The Registrar General has duties under scores of Statutes, for instance: The Surveys Act, The Special Surveys Act, The Municipal Act, The Public Schools Act, The Religious Estates Act, The Wills Act, the Devolution of Estates Act, The Trustee Act, The Dower Act, etc.; also certain Federal Acts, notably the Bankruptcy Act, the Expropriation Act and the Act dealing with the custody and property of alien enemies. Under the Devolution of Estates Act the Registrar General has powers equivalent to a Surrogate Court Judge in dealing with the lands of an estate in cases where the interests of infants, lunatics and other beneficiaries of the estate are under a disability.

Thom, the Canadian authority on the Torrens System, in his book, The Canadian Torrens System, referring to the Registrar General of Manitoba, states: "He has more authority than the head of the system in any other Province." All District Registrars may refer questions of interpretation and practice to him.

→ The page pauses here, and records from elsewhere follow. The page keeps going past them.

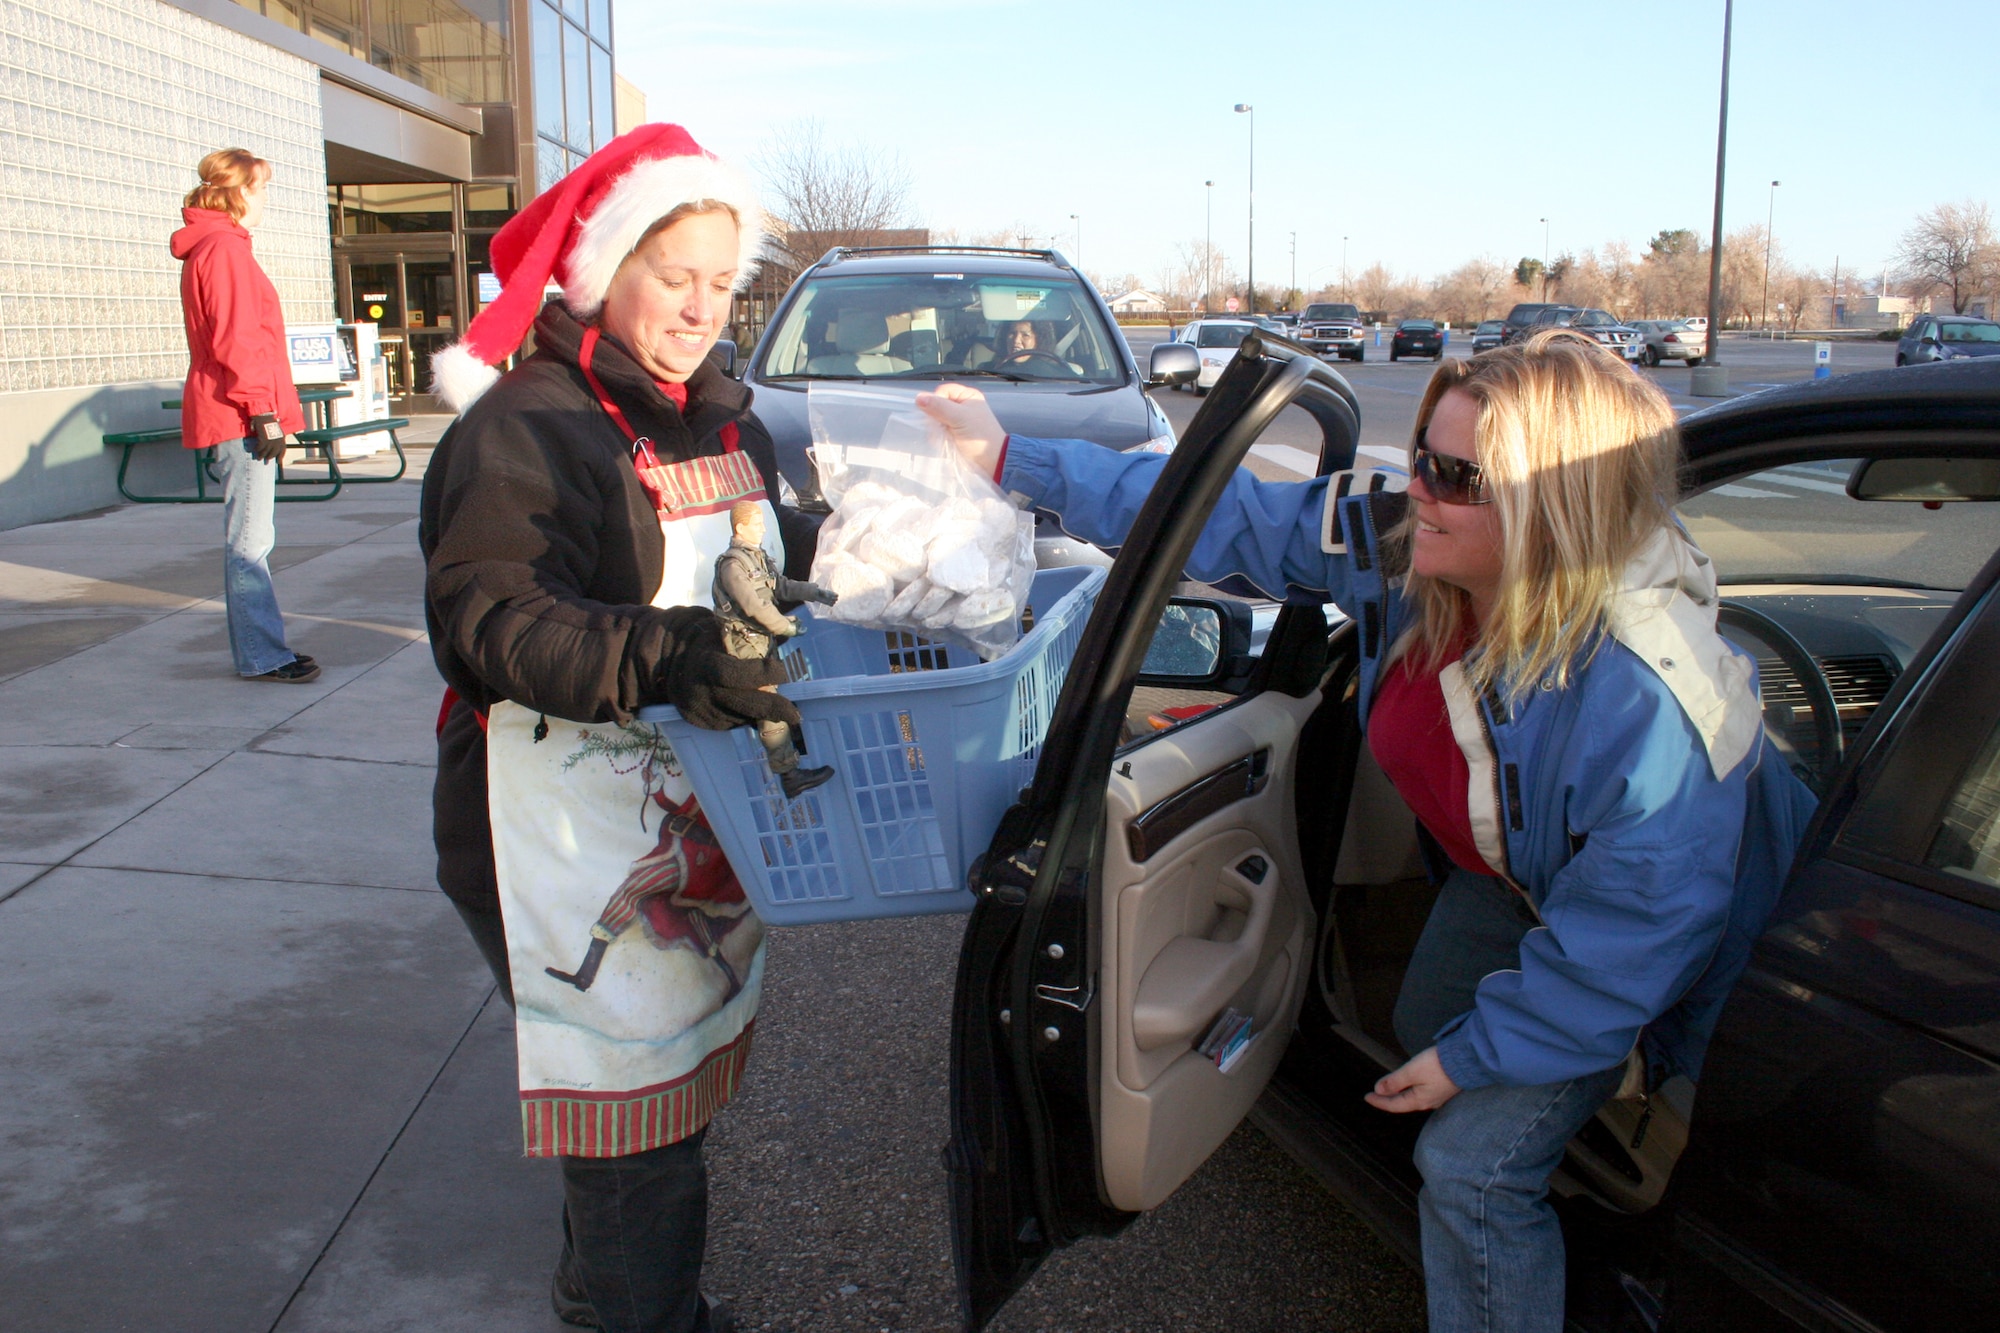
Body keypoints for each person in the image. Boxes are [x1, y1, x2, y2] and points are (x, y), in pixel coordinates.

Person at [916, 329, 1818, 1333]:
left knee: (1467, 1163)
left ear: (1549, 510)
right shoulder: (1411, 542)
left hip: (1670, 935)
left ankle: (1520, 1214)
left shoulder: (1640, 697)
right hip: (1520, 883)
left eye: (1454, 475)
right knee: (1428, 1019)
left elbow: (1635, 928)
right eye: (1422, 457)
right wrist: (1008, 457)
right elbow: (1231, 513)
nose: (1417, 489)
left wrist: (1483, 1060)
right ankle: (1556, 1183)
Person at [421, 125, 819, 1333]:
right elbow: (493, 620)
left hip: (673, 810)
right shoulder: (527, 427)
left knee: (657, 1105)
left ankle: (605, 1295)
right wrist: (675, 653)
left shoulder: (720, 419)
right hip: (546, 831)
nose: (701, 307)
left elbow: (761, 564)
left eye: (720, 279)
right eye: (672, 275)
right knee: (638, 1129)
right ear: (603, 275)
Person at [171, 148, 318, 683]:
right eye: (261, 189)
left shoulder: (214, 248)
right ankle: (262, 654)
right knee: (250, 542)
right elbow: (238, 340)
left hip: (238, 411)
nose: (265, 201)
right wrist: (264, 413)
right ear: (237, 194)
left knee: (252, 537)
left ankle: (263, 648)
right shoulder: (224, 249)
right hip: (240, 415)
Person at [711, 500, 838, 799]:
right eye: (757, 524)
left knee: (778, 699)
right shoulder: (733, 566)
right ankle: (789, 774)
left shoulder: (755, 558)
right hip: (745, 648)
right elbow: (753, 605)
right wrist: (785, 626)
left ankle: (792, 749)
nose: (762, 529)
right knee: (768, 706)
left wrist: (812, 590)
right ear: (741, 527)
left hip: (761, 642)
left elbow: (777, 586)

In any case where a District Registrar has made a ruling in some matter before him, which is not acceptable to the solicitor representing a party, the matter may be referred by the District Registrar to the Registrar General and, if the Registrar General rules that the District Registrar has acted correctly, the solicitor may take the matter before a Judge of the Court of Queen's Bench who may, if he wishes, decide the issue or refer it to the Court of Appeal of the province.

To reiterate the advantages of the system; first, every certificate of title issued is guaranteed by the government; second, it is simple; a lawyer can satisfy himself within a few minutes as to the state of the title; third, it is inexpensive. The forms of conveyancing provided by the Act are simple and the fees in Manitoba are believed to be the lowest in any jurisdiction of the Torrens System, yet the revenue is sufficient to maintain the existing offices and the staff.

Again, many matters of practice embodied in the acts of the Australian states were, after advisement, left out of the Manitoba Act as being likely to trammel and cramp a liberal and elastic interpretation of the spirit of the system. As one authority states: "The Registrar is at liberty to substitute moral certainty for legal certainty where the latter is unavailable, acting on the view that the purpose of the Act is to facilitate the transfer of land. Where this practice obtains, the system becomes correspondingly popular."

It must again be emphasized that the liberality of the interpretation of the Act, exercised by the District Registrars, has not resulted in a lowering in the standard of conveyancing. Rather, due to the watchful guidance of the Registrars General in the years of the inception of the system in the province and since, there has been a steady growth of accurate conveyancing for, while accuracy is insisted upon, such technical perfection as would impair the usefulness of the system or render it unpopular with the public or legal profession is not demanded. Therefore, it is only a matter of time before all the lands in Manitoba will have a guaranteed title under the Real Property Act.

After Mr. Macara's death, Mrs. Macara presented to the Winnipeg Land Titles Office, a handsome portrait of her husband by Sir Wyly Greer, President of the Royal Canadian Academy. This portrait is seen daily by scores of lawyers and law students who are unaware that it is probably the most valuable portrait of a Manitoban in the province.

Edmund Wyly Greer (1862-1957) was the first Canadian to receive a knighthood in recognition of his work as an artist. Studied in England, Rome and Paris. Exhibited with Royal Society of British Artists while Whistler was president. At the Paris Salon his picture "Bereft" won the gold medal and at the Pan-American Exhibition his canvas received the silver medal. President of the Ontario Society of Artists and the Royal Canadian Academy and a member of National Academy, New York.